“Ik geloof niet in acupunctuur”, zegt menig oriënterende klant tegen mij. Een mogelijke aanname die onder deze uitspraak ligt, is dat acupunctuur alleen werkt als je er in gelooft. Die aanname klopt niet. Acupunctuur zet dingen in beweging, ongeacht je geloof erin. In deze blog maak ik helder waarom je niet in acupunctuur hoeft te geloven om er baat bij te hebben.

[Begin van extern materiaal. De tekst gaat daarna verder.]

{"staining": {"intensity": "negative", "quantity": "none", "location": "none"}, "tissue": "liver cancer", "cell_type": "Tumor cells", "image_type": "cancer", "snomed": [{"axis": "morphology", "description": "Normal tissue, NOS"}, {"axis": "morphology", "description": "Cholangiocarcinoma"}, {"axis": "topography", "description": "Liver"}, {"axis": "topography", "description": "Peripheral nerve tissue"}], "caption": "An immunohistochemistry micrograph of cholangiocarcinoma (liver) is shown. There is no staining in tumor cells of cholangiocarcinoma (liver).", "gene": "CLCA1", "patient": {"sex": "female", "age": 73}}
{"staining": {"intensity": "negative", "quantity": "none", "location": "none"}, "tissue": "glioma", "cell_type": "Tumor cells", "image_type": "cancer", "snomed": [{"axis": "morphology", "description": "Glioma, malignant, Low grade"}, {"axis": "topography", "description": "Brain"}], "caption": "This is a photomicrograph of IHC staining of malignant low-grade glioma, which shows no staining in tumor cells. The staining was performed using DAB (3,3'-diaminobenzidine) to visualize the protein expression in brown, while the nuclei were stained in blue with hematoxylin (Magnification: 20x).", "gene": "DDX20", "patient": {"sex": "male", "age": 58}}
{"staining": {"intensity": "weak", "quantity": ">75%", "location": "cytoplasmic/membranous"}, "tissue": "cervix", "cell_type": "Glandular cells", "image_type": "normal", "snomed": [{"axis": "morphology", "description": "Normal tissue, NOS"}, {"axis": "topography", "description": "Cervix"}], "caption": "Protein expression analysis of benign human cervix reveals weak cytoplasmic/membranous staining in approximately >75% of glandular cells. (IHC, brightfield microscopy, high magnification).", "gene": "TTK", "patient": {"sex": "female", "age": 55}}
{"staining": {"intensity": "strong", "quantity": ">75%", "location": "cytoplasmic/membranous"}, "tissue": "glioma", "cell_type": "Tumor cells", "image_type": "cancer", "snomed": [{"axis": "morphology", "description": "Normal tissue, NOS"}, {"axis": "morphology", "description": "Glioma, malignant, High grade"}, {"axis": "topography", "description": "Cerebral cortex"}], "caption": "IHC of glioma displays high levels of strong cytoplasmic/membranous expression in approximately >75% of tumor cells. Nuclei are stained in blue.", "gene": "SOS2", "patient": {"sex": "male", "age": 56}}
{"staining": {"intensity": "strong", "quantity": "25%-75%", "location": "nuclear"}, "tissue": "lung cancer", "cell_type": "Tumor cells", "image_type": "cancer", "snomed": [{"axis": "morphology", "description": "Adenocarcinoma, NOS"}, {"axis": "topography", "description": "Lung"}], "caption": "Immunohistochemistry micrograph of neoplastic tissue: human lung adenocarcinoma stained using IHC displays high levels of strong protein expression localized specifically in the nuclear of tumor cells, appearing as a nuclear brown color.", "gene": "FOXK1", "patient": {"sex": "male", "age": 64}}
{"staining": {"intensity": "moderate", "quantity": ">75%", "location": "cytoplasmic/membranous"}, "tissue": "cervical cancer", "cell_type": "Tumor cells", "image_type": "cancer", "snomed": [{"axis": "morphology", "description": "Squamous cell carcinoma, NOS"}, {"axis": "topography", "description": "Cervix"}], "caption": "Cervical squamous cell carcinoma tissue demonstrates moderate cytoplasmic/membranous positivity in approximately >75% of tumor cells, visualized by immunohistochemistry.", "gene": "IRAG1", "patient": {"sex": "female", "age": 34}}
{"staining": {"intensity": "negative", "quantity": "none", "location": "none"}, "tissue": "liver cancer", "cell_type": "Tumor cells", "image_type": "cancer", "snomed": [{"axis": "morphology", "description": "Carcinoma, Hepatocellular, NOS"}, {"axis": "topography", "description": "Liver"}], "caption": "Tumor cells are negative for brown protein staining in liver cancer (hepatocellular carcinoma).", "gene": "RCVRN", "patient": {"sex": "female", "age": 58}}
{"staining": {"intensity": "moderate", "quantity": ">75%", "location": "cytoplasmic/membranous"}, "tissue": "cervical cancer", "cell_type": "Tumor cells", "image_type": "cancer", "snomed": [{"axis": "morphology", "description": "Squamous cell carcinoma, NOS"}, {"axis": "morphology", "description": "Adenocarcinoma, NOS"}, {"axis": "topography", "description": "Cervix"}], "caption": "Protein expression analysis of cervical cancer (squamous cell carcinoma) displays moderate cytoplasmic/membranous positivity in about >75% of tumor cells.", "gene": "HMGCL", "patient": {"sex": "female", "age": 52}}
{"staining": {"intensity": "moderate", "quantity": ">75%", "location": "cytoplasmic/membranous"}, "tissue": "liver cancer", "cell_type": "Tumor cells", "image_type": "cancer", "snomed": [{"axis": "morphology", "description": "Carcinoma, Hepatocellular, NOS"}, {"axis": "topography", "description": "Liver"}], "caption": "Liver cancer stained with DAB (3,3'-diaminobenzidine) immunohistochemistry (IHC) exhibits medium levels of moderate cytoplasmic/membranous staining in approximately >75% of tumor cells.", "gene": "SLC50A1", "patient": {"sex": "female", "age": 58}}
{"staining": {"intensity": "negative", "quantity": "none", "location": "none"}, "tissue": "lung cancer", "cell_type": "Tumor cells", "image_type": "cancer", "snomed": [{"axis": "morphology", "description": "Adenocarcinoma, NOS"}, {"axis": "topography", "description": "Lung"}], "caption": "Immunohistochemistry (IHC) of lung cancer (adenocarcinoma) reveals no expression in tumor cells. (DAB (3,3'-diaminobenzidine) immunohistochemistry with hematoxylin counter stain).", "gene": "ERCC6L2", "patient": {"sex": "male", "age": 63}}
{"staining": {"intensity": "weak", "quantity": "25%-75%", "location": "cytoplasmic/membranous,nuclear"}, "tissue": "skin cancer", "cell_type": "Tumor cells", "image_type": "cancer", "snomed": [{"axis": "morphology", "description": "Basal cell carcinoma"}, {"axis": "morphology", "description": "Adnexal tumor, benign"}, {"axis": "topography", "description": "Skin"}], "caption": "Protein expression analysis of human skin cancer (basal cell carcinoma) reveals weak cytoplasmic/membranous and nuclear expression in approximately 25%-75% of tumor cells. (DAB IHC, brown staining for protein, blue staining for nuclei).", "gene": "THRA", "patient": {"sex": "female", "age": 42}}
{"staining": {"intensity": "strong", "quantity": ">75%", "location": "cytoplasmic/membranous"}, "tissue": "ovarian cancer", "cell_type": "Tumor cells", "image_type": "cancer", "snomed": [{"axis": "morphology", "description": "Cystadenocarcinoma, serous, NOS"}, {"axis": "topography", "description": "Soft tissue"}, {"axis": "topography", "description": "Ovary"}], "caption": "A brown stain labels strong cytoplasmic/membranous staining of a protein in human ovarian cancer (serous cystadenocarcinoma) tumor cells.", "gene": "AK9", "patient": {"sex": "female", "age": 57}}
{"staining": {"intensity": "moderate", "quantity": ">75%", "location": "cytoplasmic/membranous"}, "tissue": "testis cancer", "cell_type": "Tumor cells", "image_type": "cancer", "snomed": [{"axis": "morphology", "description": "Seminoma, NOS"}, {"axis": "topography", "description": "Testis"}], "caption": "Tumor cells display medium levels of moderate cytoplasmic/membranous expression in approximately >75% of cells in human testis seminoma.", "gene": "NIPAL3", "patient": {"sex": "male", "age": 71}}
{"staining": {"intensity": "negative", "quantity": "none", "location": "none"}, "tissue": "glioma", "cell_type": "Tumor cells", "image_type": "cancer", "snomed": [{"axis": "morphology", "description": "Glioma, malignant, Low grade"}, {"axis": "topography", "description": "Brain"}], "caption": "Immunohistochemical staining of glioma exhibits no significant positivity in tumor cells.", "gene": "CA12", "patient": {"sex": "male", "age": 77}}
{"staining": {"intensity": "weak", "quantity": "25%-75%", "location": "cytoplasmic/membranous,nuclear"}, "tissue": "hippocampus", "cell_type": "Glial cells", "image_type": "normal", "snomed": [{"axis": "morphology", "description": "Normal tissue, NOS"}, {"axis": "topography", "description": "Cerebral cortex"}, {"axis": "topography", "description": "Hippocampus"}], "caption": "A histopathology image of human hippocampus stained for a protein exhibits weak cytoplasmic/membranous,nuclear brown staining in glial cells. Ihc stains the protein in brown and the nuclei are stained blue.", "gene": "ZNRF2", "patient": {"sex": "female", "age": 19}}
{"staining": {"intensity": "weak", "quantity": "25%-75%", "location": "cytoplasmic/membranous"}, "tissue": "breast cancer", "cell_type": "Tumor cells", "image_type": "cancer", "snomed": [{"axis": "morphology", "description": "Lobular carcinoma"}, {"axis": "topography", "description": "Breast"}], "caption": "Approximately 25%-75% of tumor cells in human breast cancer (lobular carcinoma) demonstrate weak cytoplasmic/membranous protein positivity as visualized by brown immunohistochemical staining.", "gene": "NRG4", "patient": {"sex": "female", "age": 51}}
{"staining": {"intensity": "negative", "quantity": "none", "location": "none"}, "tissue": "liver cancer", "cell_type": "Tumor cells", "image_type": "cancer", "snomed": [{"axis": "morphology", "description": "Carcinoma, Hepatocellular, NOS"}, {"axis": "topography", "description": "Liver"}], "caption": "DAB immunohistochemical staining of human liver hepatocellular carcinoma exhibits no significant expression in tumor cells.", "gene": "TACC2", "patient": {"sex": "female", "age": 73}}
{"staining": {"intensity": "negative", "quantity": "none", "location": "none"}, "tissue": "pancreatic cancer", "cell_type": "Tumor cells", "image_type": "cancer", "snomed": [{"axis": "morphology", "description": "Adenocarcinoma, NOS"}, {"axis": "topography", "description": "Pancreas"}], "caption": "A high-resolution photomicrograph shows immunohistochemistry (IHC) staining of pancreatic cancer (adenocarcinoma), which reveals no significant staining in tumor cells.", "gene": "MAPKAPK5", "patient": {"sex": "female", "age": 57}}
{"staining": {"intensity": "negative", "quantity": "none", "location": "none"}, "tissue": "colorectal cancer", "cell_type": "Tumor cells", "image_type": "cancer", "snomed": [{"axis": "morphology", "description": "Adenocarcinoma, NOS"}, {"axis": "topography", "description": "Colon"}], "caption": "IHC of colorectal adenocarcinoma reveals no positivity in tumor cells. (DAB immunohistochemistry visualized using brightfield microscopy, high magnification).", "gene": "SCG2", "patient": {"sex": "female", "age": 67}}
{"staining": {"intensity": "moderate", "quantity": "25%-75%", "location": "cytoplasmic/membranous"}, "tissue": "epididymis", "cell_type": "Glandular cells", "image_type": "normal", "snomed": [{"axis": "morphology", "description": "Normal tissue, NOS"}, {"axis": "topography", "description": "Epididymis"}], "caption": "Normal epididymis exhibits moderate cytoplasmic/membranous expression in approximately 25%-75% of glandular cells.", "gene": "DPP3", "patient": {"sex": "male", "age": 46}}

De oude Chinezen gingen ervan uit dat alle manifestaties in de wereld een uiting zijn van Qì. Je kan Qì voorstellen als energie of levenskracht, maar tegelijkertijd is Qì meer dan dat. Het is ook de drijvende kracht achter alle veranderingen, achter het leven zelf. Qì is dus niet alleen de manifestaties in de wereld, maar ook de processen achter deze manifestaties. Qì is alles en alles is Qì. Door deze veelzijdigheid van Qì is het begrip voor Westerlingen lastig te bevatten.
De moeilijkheid van het begrip Qì, is dat het niet te vangen is in een bepaalde vorm of toestand. Iets dat vorm heeft, bezit Qì. Maar iets dat geen vorm heeft, is niet automatisch Qì-loos. Qì kan zich manifesteren als energetisch, vluchtig, onzichtbaar, met weinig gewicht. Bijvoorbeeld de wind. Je kan wind niet zien, maar wel voelen of de gevolgen zien van zijn kracht. Qì kan echter ook massa zijn, compact, zichtbaar en zwaar. Bijvoorbeeld een steen. De veelzijdigheid van Qì, vorm hebben of vormloos zijn, komt ook in het Chinese karakter voor Qì terug.
Het karakter voor Qì is opgebouwd uit twee delen, een onderste en bovenste radicaal. Het onderste radicaal Mĭ staat voor rijst en het bovenste radicaal Qì staat voor damp die opstijgt en een wolk vormt. Samen vormen de radicalen het karakter Qì dat het koken van rijst betekent. Uit het koken van rijst ontstaat iets dat beweging voortbrengt.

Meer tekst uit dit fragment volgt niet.